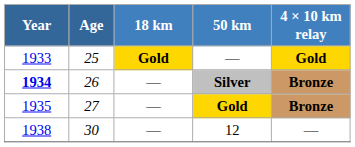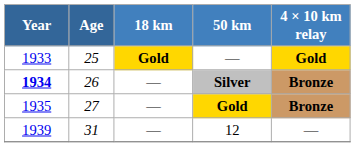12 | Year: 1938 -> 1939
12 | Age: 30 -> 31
==
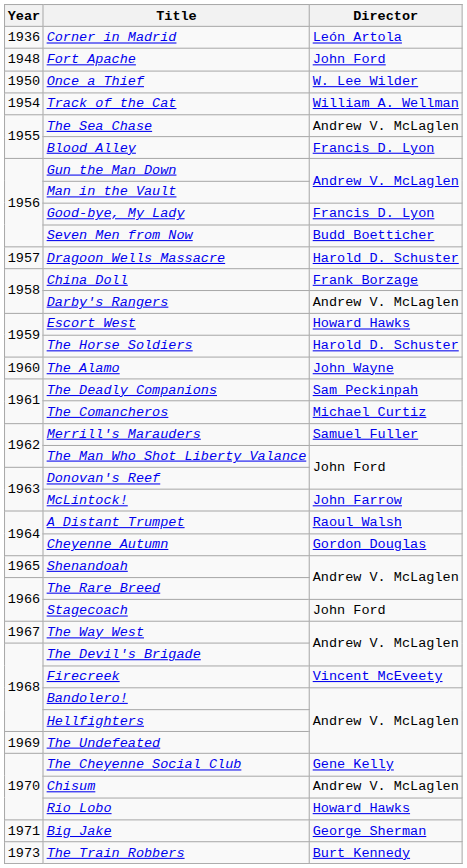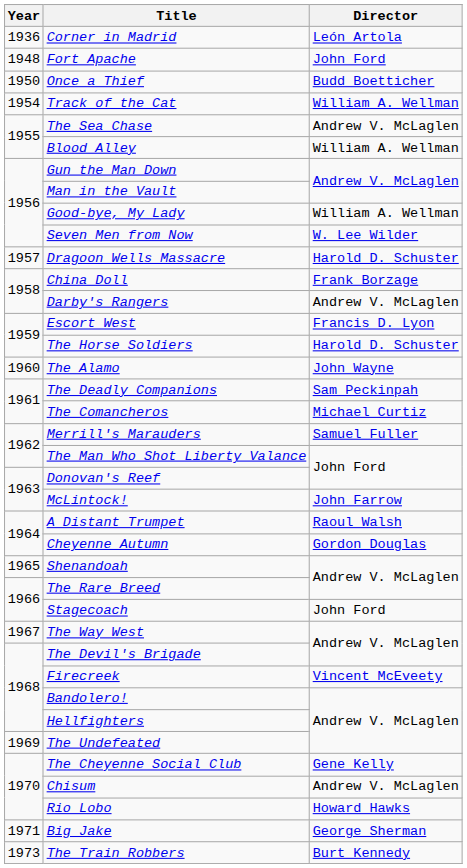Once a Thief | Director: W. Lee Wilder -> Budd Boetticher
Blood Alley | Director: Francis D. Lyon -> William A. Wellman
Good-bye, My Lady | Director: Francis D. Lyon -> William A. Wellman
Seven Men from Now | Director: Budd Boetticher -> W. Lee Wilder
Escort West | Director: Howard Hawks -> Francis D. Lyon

• _Stated goal_
Rewrite the part that opens with the line containing "Once a Thief" and closes with the line containing "Escort West |", changing every "Director" to "Filmmaker" and leaving all else as it stands. Give only those lines, without the pictures.

• _Exercise response_
Once a Thief | Filmmaker: W. Lee Wilder -> Budd Boetticher
Blood Alley | Filmmaker: Francis D. Lyon -> William A. Wellman
Good-bye, My Lady | Filmmaker: Francis D. Lyon -> William A. Wellman
Seven Men from Now | Filmmaker: Budd Boetticher -> W. Lee Wilder
Escort West | Filmmaker: Howard Hawks -> Francis D. Lyon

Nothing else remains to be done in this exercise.